--- Input data ---
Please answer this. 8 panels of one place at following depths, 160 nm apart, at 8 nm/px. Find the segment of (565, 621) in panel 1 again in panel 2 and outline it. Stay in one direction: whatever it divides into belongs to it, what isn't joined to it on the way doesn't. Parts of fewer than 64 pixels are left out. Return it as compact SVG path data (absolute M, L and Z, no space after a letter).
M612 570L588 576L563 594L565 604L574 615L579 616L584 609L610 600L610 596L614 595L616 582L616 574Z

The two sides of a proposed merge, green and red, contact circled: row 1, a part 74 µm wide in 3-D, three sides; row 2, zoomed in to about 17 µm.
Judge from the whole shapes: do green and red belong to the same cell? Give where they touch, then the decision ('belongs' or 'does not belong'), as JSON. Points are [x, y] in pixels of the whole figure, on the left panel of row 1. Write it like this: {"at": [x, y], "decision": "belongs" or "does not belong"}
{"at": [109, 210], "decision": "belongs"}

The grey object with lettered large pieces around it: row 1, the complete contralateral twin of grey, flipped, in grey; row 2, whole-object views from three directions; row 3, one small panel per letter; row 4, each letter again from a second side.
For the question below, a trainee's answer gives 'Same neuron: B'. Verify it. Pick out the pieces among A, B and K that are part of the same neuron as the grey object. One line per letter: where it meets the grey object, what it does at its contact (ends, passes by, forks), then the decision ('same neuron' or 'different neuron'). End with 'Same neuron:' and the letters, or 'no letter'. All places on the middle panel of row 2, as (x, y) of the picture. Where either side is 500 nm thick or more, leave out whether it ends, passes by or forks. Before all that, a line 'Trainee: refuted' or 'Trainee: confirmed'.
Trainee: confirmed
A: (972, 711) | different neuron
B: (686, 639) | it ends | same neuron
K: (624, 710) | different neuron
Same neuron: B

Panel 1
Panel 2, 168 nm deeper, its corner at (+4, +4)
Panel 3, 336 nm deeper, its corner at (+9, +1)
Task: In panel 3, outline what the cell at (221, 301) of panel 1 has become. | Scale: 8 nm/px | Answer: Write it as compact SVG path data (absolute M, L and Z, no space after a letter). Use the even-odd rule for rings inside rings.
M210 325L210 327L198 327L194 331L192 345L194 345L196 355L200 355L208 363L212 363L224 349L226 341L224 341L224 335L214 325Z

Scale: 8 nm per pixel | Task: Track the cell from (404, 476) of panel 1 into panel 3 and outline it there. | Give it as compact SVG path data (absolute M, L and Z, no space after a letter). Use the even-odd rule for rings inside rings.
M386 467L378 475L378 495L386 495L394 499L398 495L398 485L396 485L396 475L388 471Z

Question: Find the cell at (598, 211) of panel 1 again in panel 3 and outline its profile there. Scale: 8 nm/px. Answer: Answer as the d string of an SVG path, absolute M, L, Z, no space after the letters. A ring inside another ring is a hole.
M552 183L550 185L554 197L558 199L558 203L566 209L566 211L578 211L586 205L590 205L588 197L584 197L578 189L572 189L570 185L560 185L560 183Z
---
■ Brief
Restate the entries. Match them exactly.

■ Answer box
Please answer this. 8 panels of one place at following depths, 160 nm apart, at 8 nm/px. Find the segment of (565, 621) in panel 1 again in panel 2 and outline it. Stay in one direction: whatever it divides into belongs to it, what isn't joined to it on the way doesn't. Parts of fewer than 64 pixels are left out. Return it as compact SVG path data (absolute M, L and Z, no space after a letter).
M612 570L588 576L563 594L565 604L574 615L579 616L584 609L610 600L610 596L614 595L616 582L616 574Z

The two sides of a proposed merge, green and red, contact circled: row 1, a part 74 µm wide in 3-D, three sides; row 2, zoomed in to about 17 µm.
Judge from the whole shapes: do green and red belong to the same cell? Give where they touch, then the decision ('belongs' or 'does not belong'), as JSON. Points are [x, y] in pixels of the whole figure, on the left panel of row 1. Write it like this: {"at": [x, y], "decision": "belongs" or "does not belong"}
{"at": [109, 210], "decision": "belongs"}

The grey object with lettered large pieces around it: row 1, the complete contralateral twin of grey, flipped, in grey; row 2, whole-object views from three directions; row 3, one small panel per letter; row 4, each letter again from a second side.
For the question below, a trainee's answer gives 'Same neuron: B'. Verify it. Pick out the pieces among A, B and K that are part of the same neuron as the grey object. One line per letter: where it meets the grey object, what it does at its contact (ends, passes by, forks), then the decision ('same neuron' or 'different neuron'). End with 'Same neuron:' and the letters, or 'no letter'. All places on the middle panel of row 2, as (x, y) of the picture. Where either side is 500 nm thick or more, leave out whether it ends, passes by or forks. Before all that, a line 'Trainee: refuted' or 'Trainee: confirmed'.
Trainee: confirmed
A: (972, 711) | different neuron
B: (686, 639) | it ends | same neuron
K: (624, 710) | different neuron
Same neuron: B

Panel 1
Panel 2, 168 nm deeper, its corner at (+4, +4)
Panel 3, 336 nm deeper, its corner at (+9, +1)
Task: In panel 3, outline what the cell at (221, 301) of panel 1 has become. | Scale: 8 nm/px | Answer: Write it as compact SVG path data (absolute M, L and Z, no space after a letter). Use the even-odd rule for rings inside rings.
M210 325L210 327L198 327L194 331L192 345L194 345L196 355L200 355L208 363L212 363L224 349L226 341L224 341L224 335L214 325Z

Scale: 8 nm per pixel | Task: Track the cell from (404, 476) of panel 1 into panel 3 and outline it there. | Give it as compact SVG path data (absolute M, L and Z, no space after a letter). Use the even-odd rule for rings inside rings.
M386 467L378 475L378 495L386 495L394 499L398 495L398 485L396 485L396 475L388 471Z

Question: Find the cell at (598, 211) of panel 1 again in panel 3 and outline its profile there. Scale: 8 nm/px. Answer: Answer as the d string of an SVG path, absolute M, L, Z, no space after the letters. A ring inside another ring is a hole.
M552 183L550 185L554 197L558 199L558 203L566 209L566 211L578 211L586 205L590 205L588 197L584 197L578 189L572 189L570 185L560 185L560 183Z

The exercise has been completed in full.